## EXERCISE GOAL
Below are records to repeat exactly. Omit the pictures from the copy.

□ □ □ □

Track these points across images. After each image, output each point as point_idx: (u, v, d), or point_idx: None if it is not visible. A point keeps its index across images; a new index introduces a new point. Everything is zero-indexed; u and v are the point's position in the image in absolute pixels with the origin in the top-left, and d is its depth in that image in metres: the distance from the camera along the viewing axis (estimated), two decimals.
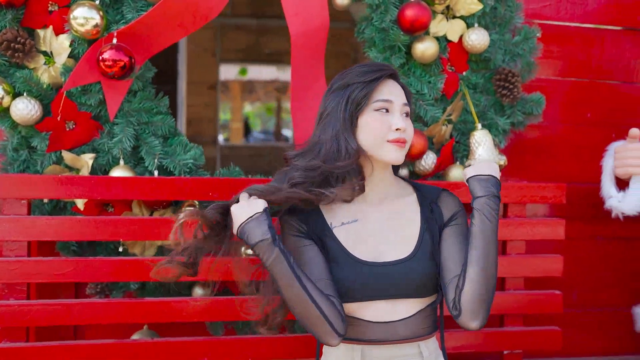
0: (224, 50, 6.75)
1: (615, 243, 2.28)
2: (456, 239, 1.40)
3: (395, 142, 1.36)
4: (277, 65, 7.74)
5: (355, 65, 1.43)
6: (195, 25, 1.81)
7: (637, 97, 2.27)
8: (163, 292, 1.89)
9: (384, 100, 1.38)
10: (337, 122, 1.38)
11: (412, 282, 1.36)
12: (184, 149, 1.85)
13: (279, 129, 11.54)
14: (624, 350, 2.28)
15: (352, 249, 1.39)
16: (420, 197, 1.45)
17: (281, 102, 11.32)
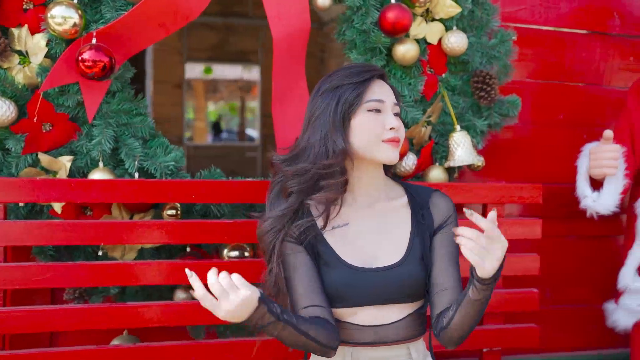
0: (190, 49, 6.68)
1: (586, 241, 2.34)
2: (446, 250, 1.41)
3: (391, 142, 1.36)
4: (243, 64, 7.68)
5: (341, 68, 1.43)
6: (176, 25, 1.79)
7: (606, 99, 2.34)
8: (144, 297, 1.86)
9: (376, 100, 1.38)
10: (327, 124, 1.37)
11: (402, 288, 1.38)
12: (164, 150, 1.83)
13: (243, 129, 11.47)
14: (596, 345, 2.34)
15: (344, 254, 1.39)
16: (411, 200, 1.45)
17: (245, 102, 11.26)
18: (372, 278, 1.37)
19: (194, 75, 8.46)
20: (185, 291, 1.85)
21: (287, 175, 1.41)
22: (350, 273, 1.37)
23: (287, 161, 1.43)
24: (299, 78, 1.94)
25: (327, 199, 1.37)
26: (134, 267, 1.71)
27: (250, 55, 6.96)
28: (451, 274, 1.40)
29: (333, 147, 1.35)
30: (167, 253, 1.87)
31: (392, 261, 1.39)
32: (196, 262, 1.75)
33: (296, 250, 1.39)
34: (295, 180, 1.39)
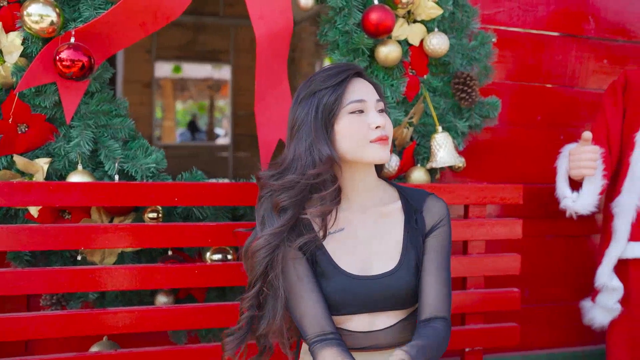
0: (160, 48, 6.59)
1: (563, 241, 2.38)
2: (433, 255, 1.40)
3: (378, 141, 1.33)
4: (213, 63, 7.61)
5: (318, 71, 1.40)
6: (156, 25, 1.75)
7: (582, 101, 2.38)
8: (124, 302, 1.82)
9: (357, 101, 1.34)
10: (310, 133, 1.33)
11: (395, 295, 1.37)
12: (145, 152, 1.79)
13: (211, 128, 11.37)
14: (573, 343, 2.38)
15: (340, 260, 1.38)
16: (405, 204, 1.44)
17: (214, 101, 11.17)
18: (368, 286, 1.36)
19: (163, 74, 8.35)
20: (166, 295, 1.82)
21: (275, 190, 1.37)
22: (347, 281, 1.36)
23: (275, 176, 1.38)
24: (282, 78, 1.92)
25: (322, 212, 1.34)
26: (114, 271, 1.67)
27: (221, 55, 6.90)
28: (433, 282, 1.38)
29: (319, 156, 1.32)
30: (147, 257, 1.84)
31: (387, 269, 1.38)
32: (178, 266, 1.71)
33: (297, 256, 1.37)
34: (286, 194, 1.35)
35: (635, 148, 1.97)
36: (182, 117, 12.21)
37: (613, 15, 2.38)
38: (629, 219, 1.96)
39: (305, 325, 1.33)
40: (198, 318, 1.74)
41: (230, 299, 1.88)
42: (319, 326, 1.32)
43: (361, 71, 1.40)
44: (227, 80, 7.45)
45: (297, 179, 1.33)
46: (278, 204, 1.35)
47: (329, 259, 1.38)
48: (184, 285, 1.72)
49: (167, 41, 6.47)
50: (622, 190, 1.99)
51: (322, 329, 1.32)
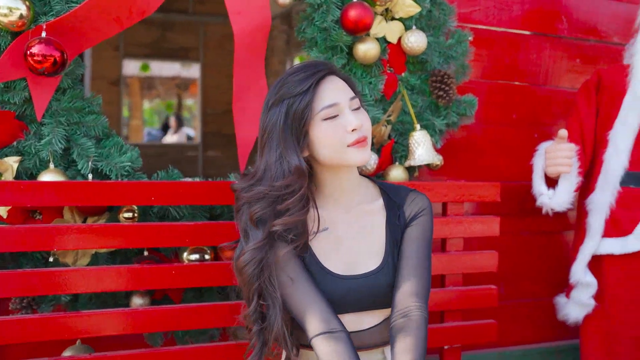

□ □ □ □

## THE COMPLETED TASK
Track these points across images. After each image, output each point as point_idx: (u, v, d), or point_idx: None if it is not visible. A point keeps its index across images; a new index introduces a new point. Everything is zero-indexed; u and v are the point's position in the image in absolute pixels with the origin in the top-left, and d is its depth in that image in metres: the distance from the camera along the viewing axis (estimated), two decimals.
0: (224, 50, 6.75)
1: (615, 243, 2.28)
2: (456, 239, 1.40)
3: (395, 142, 1.36)
4: (277, 65, 7.74)
5: (355, 65, 1.43)
6: (195, 25, 1.81)
7: (637, 97, 2.27)
8: (163, 292, 1.89)
9: (384, 100, 1.38)
10: (337, 122, 1.38)
11: (412, 282, 1.36)
12: (184, 149, 1.85)
13: (279, 129, 11.54)
14: (624, 350, 2.28)
15: (352, 249, 1.39)
16: (420, 197, 1.45)
17: (281, 102, 11.32)
0: (190, 49, 6.68)
1: (586, 241, 2.34)
2: (446, 250, 1.41)
3: (391, 142, 1.36)
4: (243, 64, 7.68)
5: (341, 68, 1.43)
6: (176, 25, 1.79)
7: (606, 99, 2.34)
8: (144, 297, 1.86)
9: (376, 100, 1.38)
10: (327, 124, 1.37)
11: (402, 288, 1.38)
12: (164, 150, 1.83)
13: (243, 129, 11.47)
14: (596, 345, 2.34)
15: (344, 254, 1.39)
16: (411, 200, 1.45)
17: (245, 102, 11.26)
18: (372, 278, 1.37)
19: (194, 75, 8.46)
20: (185, 291, 1.85)
21: (287, 175, 1.41)
22: (350, 273, 1.37)
23: (287, 161, 1.43)
24: (299, 78, 1.94)
25: (327, 199, 1.37)
26: (134, 267, 1.71)
27: (250, 55, 6.96)
28: (451, 274, 1.40)
29: (333, 147, 1.35)
30: (167, 253, 1.87)
31: (392, 261, 1.39)
32: (196, 262, 1.75)
33: (296, 250, 1.39)
34: (295, 180, 1.39)
0: (160, 48, 6.59)
1: (563, 241, 2.38)
2: (433, 255, 1.40)
3: (378, 141, 1.33)
4: (213, 63, 7.61)
5: (318, 71, 1.40)
6: (156, 25, 1.75)
7: (582, 101, 2.38)
8: (124, 302, 1.82)
9: (357, 101, 1.34)
10: (310, 133, 1.33)
11: (395, 295, 1.37)
12: (145, 152, 1.79)
13: (211, 128, 11.37)
14: (573, 343, 2.38)
15: (340, 260, 1.38)
16: (405, 204, 1.44)
17: (214, 101, 11.17)
18: (368, 286, 1.36)
19: (163, 74, 8.35)
20: (166, 295, 1.82)
21: (275, 190, 1.37)
22: (347, 281, 1.36)
23: (275, 176, 1.38)
24: (282, 78, 1.92)
25: (322, 212, 1.34)
26: (114, 271, 1.67)
27: (221, 55, 6.90)
28: (433, 282, 1.38)
29: (319, 156, 1.32)
30: (147, 257, 1.84)
31: (387, 269, 1.38)
32: (178, 266, 1.71)
33: (297, 256, 1.37)
34: (286, 194, 1.35)
35: (635, 148, 1.97)
36: (182, 117, 12.21)
37: (613, 15, 2.38)
38: (629, 219, 1.96)
39: (305, 325, 1.33)
40: (198, 318, 1.74)
41: (230, 299, 1.88)
42: (319, 326, 1.32)
43: (361, 71, 1.40)
44: (227, 80, 7.45)
45: (297, 179, 1.33)
46: (278, 204, 1.35)
47: (329, 259, 1.38)
48: (184, 285, 1.72)
49: (167, 41, 6.47)
50: (622, 190, 1.99)
51: (322, 329, 1.32)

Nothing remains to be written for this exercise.